Limb landmark coordinates:
----------

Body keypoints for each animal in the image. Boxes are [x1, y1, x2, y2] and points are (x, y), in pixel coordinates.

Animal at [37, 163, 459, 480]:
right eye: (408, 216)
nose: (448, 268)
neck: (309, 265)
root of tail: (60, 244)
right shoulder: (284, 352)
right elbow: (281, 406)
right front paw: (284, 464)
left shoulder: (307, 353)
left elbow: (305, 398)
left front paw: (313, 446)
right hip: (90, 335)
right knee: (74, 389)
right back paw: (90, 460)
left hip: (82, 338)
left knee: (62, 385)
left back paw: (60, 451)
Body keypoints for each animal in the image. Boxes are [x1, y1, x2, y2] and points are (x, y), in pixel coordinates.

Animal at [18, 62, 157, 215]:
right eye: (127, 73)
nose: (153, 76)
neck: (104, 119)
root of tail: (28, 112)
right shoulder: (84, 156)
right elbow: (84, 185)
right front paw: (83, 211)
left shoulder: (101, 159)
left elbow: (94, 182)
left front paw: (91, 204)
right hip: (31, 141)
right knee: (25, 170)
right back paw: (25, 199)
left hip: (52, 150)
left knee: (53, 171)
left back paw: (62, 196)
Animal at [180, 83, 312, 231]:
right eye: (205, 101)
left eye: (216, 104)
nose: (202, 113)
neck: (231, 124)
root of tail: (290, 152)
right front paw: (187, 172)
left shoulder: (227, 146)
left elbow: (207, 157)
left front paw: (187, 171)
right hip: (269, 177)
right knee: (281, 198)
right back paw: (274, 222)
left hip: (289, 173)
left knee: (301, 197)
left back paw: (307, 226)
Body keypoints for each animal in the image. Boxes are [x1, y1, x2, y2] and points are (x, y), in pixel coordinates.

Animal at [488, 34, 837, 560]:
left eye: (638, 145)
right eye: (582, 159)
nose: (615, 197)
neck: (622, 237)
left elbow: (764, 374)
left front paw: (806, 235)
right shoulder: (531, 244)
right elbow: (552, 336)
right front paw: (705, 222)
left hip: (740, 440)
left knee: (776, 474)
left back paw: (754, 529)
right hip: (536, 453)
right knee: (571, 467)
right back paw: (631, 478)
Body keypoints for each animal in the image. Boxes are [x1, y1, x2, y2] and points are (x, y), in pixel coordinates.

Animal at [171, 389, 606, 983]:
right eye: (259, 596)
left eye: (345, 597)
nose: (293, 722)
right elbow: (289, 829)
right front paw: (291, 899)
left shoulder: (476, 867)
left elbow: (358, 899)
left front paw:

----------

# [INSTRUCTIONS FOR THE TASK]
What lines above contain "root"? Copy them out.

# [ANSWER BOX]
root of tail: (60, 244)
root of tail: (28, 112)
root of tail: (290, 152)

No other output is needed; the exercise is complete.